● What is required:
Lines holding the string "labels" are the ones to copy from this listing.
....
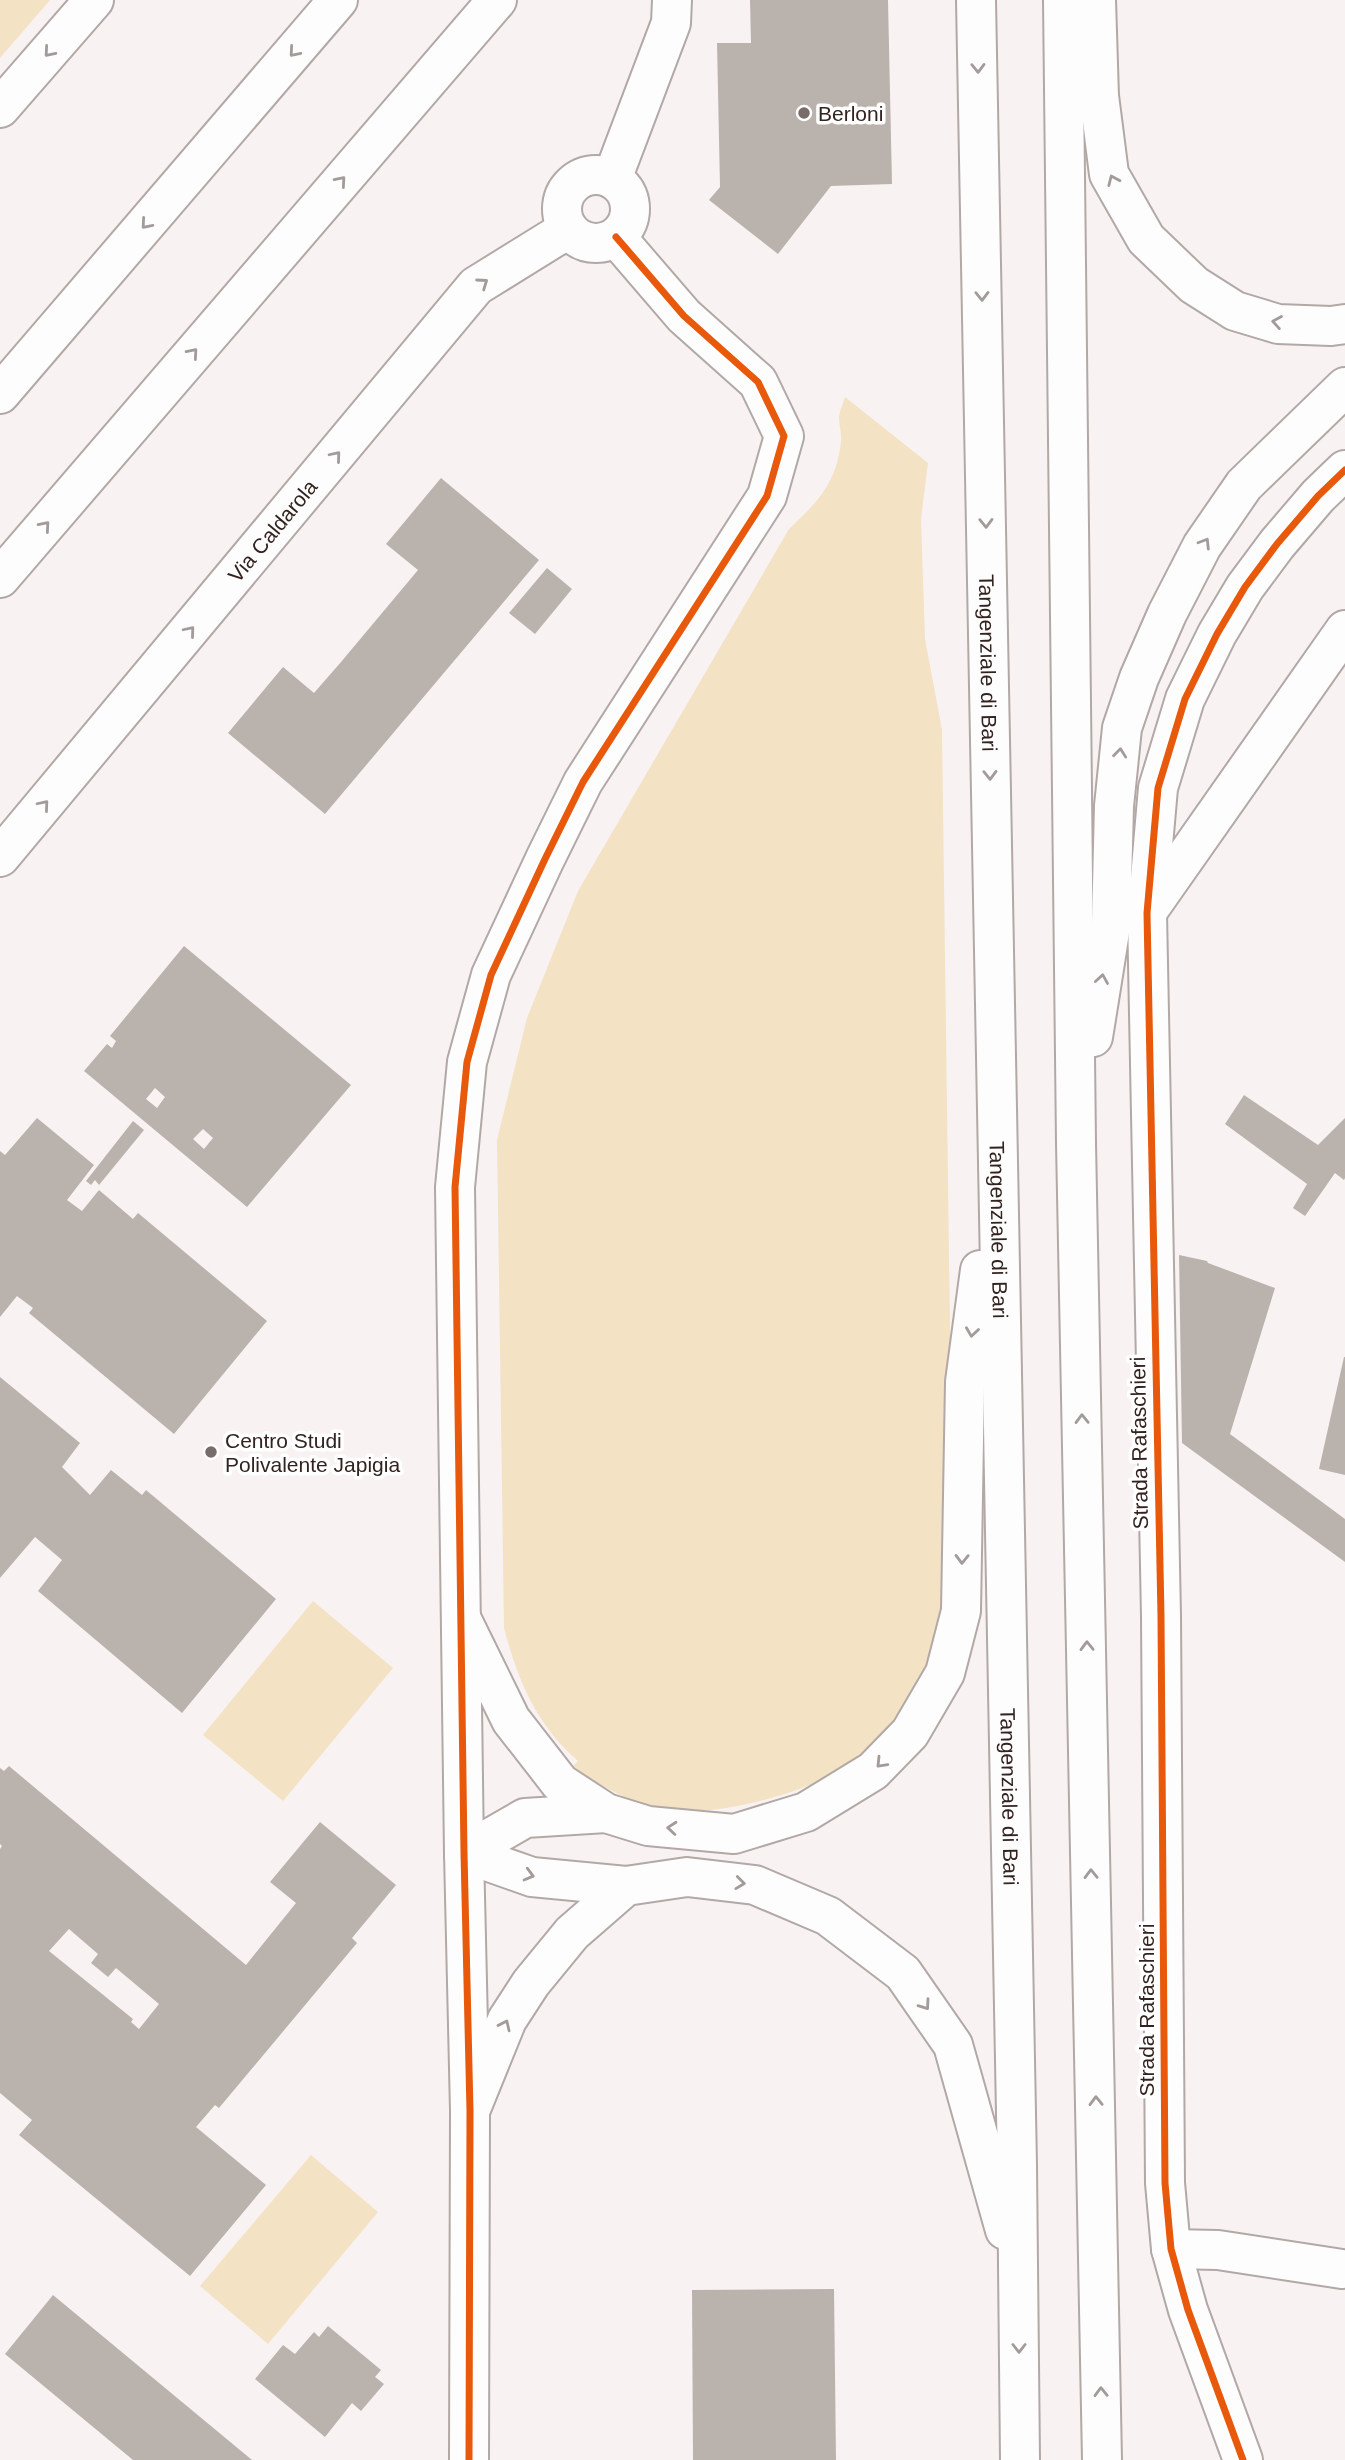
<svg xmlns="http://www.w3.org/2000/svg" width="1345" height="2460" font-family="Helvetica,sans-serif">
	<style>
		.green { fill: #f3e2c4 }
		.building { fill: #bab2ad; fill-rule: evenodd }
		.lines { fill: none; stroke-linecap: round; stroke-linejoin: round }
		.minor-casing { stroke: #b2a8a6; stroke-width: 42 }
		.highway-casing { stroke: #b2a8a6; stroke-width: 42 }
		.minor { stroke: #fefdfd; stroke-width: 38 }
		.highway { stroke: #fefdfd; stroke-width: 38 }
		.cycleway-casing { stroke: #fff; stroke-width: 11 }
		.cycleway { stroke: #e8590c; stroke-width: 7 }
		.oneway { stroke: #a29b9a }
		.poi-dot { fill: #776c6a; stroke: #fff; stroke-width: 2.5 }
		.labels { text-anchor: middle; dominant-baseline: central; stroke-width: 7; stroke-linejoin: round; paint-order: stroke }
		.poi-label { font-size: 21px; fill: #322320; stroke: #fff; text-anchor: start }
		.street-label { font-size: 21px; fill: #322320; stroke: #fff }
	</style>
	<rect width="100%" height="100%" fill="#f8f3f2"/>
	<g class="green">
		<polygon points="0,0 50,0 0,58"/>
		<path d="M845,397l83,66 -7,56 4,120 17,91 11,827c-9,45 -15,91 -38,132 -15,27 -35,51 -58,70 -41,33 -142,59 -193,51 -31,-5 -66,-27 -93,-42l7,-7c-42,-37 -60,-80 -74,-133l-7,-488 30,-122 51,-127 211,-362c29,-27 48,-47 52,-88 1,-8 -2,-15 -2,-23 0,-6 4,-14 6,-21z"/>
		<polygon points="313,1601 393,1668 283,1801 203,1735"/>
		<polygon points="311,2155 378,2212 268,2344 200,2286"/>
	</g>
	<g class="building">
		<polygon points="750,0 888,0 892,184 831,186 778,254 709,200 720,187 717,43 751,43"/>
		<polygon points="441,478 539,560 325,814 228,733 283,667 314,693 341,662 418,570 386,544"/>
		<polygon points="547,568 572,589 535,634 509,613"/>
		<path d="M184,946l167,139 -104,122 -163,-136 23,-27 5,4 4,-7 -6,-5zM155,1088l10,9 -8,11 -11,-9zM203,1129l10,9 -9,11 -11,-10z"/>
		<polygon points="1244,1095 1318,1145 1345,1118 1345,1178 1344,1180 1335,1173 1305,1216 1293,1208 1307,1184 1225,1124"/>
		<polygon points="37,1118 94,1165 67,1200 82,1211 99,1190 133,1219 138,1213 267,1321 174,1434 29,1313 33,1308 17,1296 0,1317 0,1151 5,1155"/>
		<polygon points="133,1121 144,1130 99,1185 95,1180 91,1185 86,1181"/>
		<polygon points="1179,1255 1207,1261 1208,1263 1275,1288 1230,1434 1345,1519 1345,1562 1182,1443"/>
		<polygon points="1344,1357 1345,1357 1345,1475 1319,1469"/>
		<polygon points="0,1377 80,1443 62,1467 90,1495 111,1470 142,1495 146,1490 276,1599 182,1713 38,1591 62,1560 35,1537 0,1578"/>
		<path d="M9,1766l237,199 50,-62 -26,-21 50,-60 76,63 -44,53 5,5 -138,165 -4,-3 -19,22 70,58 -76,91 -171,-141 13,-15 -32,-27v-244l2,-3 -2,-2v-76l4,3zM69,1929l29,25 -7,9 17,14 8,-9 43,36 -20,25 -8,-7 2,-3 -84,-68z"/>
		<polygon points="834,2289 836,2460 693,2460 692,2290"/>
		<polygon points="53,2295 252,2460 133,2460 5,2354"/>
		<polygon points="328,2326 381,2370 375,2377 384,2384 361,2411 352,2403 325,2437 255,2379 283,2345 295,2354 314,2332 319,2337"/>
	</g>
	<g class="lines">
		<defs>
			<g id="minor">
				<polyline points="0,108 94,0"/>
				<circle cx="596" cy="209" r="34"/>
				<polyline points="612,179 671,23 672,0"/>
				<polyline points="0,394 338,0"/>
				<polyline points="0,578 497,0"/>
				<path id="s1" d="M0,857l476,-571 92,-57"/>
				<polyline points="1147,912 1345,630"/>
				<polyline points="1171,2249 1218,2250 1342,2269"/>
				<polyline points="469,2460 470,2111 464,1853 455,1187 467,1062 491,975 545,859 583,782 767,496 784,436 758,382 684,316 616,237"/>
				<polyline points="1243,2460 1188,2310 1171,2249 1165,2183 1161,1616 1147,913 1158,788 1185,699 1217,634 1245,587 1277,544 1318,496 1345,470"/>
			</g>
			<g id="highway">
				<path id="s2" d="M976,0l41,2166 3,294"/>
				<polyline points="1063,0 1076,1143 1102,2460"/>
				<polyline points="1096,0 1099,96 1109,174 1146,239 1194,285 1235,311 1278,324 1331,326 1345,324"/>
				<polyline points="1093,1037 1111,925 1114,806 1122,728 1139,678 1167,614 1202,546 1244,485 1345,387"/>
				<polyline points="462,1620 511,1720 560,1783 606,1813 648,1826 734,1834 806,1812 873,1771 910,1733 945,1673 961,1611 965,1382 980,1270"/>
				<polyline points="464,1853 532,1877 626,1886"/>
				<polyline points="464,1853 525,1818 606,1813"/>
				<polyline points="470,2111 507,2020 531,1983 572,1933 626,1886 687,1877 755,1885 828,1916 903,1973 953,2045 1005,2230"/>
			</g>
		</defs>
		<use href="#minor" class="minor-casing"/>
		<use href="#highway" class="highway-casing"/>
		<use href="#minor" class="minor"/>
		<use href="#highway" class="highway"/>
		<defs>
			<g id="cycleway">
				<polyline points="469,2460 470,2111 464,1853 455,1187 467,1062 491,975 545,859 583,782 767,496 784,436 758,382 684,316 616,237"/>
				<polyline points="1243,2460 1188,2310 1171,2249 1165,2183 1161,1616 1147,913 1158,788 1185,699 1217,634 1245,587 1277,544 1318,496 1345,470"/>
			</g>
		</defs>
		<use href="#cycleway" class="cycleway-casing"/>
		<use href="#cycleway" class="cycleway"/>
	</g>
	<defs><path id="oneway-chevron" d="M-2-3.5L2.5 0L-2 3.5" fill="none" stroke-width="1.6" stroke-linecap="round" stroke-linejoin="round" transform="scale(1.75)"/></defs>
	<g class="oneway">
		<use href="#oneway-chevron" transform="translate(49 52) rotate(131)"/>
		<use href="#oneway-chevron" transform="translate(294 52) rotate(131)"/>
		<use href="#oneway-chevron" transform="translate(978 68) rotate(89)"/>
		<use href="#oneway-chevron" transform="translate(1113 180) rotate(-114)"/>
		<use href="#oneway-chevron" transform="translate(341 181) rotate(-49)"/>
		<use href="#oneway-chevron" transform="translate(146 224) rotate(131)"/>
		<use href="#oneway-chevron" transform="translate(483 283) rotate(-35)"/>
		<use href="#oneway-chevron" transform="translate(982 296) rotate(89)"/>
		<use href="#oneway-chevron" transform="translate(1277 322) rotate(-170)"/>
		<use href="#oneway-chevron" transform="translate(193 353) rotate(-49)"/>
		<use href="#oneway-chevron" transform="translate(336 456) rotate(-50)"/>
		<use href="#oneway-chevron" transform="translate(986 523) rotate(89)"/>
		<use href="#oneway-chevron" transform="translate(45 526) rotate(-49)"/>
		<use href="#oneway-chevron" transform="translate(1205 543) rotate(-58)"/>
		<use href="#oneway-chevron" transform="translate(190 631) rotate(-50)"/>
		<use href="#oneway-chevron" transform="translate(1120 753) rotate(-84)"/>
		<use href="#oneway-chevron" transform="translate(990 775) rotate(89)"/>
		<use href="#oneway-chevron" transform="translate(44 805) rotate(-50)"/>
		<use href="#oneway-chevron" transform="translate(1102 979) rotate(-81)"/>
		<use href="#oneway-chevron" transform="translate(972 1332) rotate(98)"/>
		<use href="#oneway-chevron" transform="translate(1082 1419) rotate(-91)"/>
		<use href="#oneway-chevron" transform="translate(962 1559) rotate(91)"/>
		<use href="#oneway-chevron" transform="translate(1087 1646) rotate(-91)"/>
		<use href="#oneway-chevron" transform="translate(881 1763) rotate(134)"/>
		<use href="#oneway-chevron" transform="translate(672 1828) rotate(-175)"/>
		<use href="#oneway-chevron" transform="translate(1091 1874) rotate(-91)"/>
		<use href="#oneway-chevron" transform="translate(529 1875) rotate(15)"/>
		<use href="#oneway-chevron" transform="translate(740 1883) rotate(7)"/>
		<use href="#oneway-chevron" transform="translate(925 2005) rotate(55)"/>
		<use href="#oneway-chevron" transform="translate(505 2025) rotate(-65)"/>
		<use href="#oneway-chevron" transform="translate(1096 2101) rotate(-91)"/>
		<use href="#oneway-chevron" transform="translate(1019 2348) rotate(90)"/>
		<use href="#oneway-chevron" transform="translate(1101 2392) rotate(-91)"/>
	</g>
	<g class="poi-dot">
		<circle cx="804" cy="113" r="7"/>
		<circle cx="211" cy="1452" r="7"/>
	</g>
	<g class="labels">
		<g class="poi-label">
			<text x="818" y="113">Berloni</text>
			<text x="225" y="1440">Centro Studi<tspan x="225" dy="24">Polivalente Japigia</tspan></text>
		</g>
		<g class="street-label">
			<text stroke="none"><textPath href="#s1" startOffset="425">Via Caldarola</textPath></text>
			<text stroke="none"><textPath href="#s2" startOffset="663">Tangenziale di Bari</textPath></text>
			<text stroke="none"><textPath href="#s2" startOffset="1230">Tangenziale di Bari</textPath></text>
			<text transform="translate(1139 1443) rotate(-91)">Strada Rafaschieri</text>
			<text stroke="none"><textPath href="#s2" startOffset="1797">Tangenziale di Bari</textPath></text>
			<text transform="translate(1146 2010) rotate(-90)">Strada Rafaschieri</text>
		</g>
	</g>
</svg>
....
● Result of the exercise:
		.labels { text-anchor: middle; dominant-baseline: central; stroke-width: 7; stroke-linejoin: round; paint-order: stroke }
	<g class="labels">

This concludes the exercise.